*Problem*.
Retype, without any change, the portion of the web-scraping tutorial below that runs from "The first step" to "in the table.".

*Selected passage*.

The first step to doing this is to inspect the html. In Google Chrome, navigate to the three dots in the top right corner, move to “more tools”, then select “developer tools.”
In Safari, right click on the window, and select “inspect elements.” If this option does not appear, try changing Safari preferences on the machine.
For this example, we want to find the “table” element. Navigating through the elements show that the desired table has a class aspect of “wikitable plainrowheaders.” The code below takes that table element from the soup variable and takes the table body elements from within that. The screenshot below visually shows how the ‘tbody’ element is included in the table element that has been selected.
s = soup.find("table", class_='wikitable plainrowheaders')
content = s.find_all('tbody')
- Next, create a dataframe that contains the column names in the table.
df = pd.DataFrame(columns=['Season', 'Original run', 'Bachelor', 'Winner', 'Runner(s) up', 'Proposal', 'Still together?', 'Relationship status'])
- As seen in the table, each row is a different element. To get all of this data into one table, we will use a for loop that calls the common column and row names. This will add the desired data into the recently created dataframe.
for row in table.tbody.find_all(‘tr’): columns = row.find_all(‘td’)
if(columns != []):
season = columns[0].text.strip()
original_run = columns[1].text.strip()
bachelor = columns[2].text.strip()
winner = columns[3].text.strip()

*Source data*.
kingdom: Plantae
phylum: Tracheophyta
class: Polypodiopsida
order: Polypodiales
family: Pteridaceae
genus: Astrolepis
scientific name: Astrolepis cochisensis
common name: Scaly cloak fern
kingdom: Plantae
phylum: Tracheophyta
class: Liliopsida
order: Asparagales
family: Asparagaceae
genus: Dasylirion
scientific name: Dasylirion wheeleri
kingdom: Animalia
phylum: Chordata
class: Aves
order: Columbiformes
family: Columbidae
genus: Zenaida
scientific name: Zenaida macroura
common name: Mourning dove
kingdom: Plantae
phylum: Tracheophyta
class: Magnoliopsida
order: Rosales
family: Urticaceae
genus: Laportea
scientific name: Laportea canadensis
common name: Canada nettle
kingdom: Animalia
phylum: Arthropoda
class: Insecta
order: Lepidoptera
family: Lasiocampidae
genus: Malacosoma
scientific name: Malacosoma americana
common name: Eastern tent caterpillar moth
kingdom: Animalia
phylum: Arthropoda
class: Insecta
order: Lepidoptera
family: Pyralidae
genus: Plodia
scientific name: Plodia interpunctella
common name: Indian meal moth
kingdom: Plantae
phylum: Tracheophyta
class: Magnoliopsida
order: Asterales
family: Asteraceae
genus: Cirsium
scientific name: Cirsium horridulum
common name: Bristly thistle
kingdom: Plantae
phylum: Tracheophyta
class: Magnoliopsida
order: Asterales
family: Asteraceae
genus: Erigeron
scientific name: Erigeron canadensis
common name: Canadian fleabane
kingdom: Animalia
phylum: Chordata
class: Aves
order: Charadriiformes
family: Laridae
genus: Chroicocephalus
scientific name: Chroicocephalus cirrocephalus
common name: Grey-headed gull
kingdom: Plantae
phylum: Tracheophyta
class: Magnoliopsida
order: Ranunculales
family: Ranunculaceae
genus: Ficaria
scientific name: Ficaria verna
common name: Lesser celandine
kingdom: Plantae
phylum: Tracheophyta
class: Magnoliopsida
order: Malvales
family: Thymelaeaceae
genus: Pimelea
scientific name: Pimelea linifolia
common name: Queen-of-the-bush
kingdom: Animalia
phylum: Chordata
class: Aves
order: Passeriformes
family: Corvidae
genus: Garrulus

*Result of this exercise*.
The first step to doing this is to inspect the html. In Google Chrome, navigate to the three dots in the top right corner, move to “more tools”, then select “developer tools.”
In Safari, right click on the window, and select “inspect elements.” If this option does not appear, try changing Safari preferences on the machine.
For this example, we want to find the “table” element. Navigating through the elements show that the desired table has a class aspect of “wikitable plainrowheaders.” The code below takes that table element from the soup variable and takes the table body elements from within that. The screenshot below visually shows how the ‘tbody’ element is included in the table element that has been selected.
s = soup.find("table", class_='wikitable plainrowheaders')
content = s.find_all('tbody')
- Next, create a dataframe that contains the column names in the table.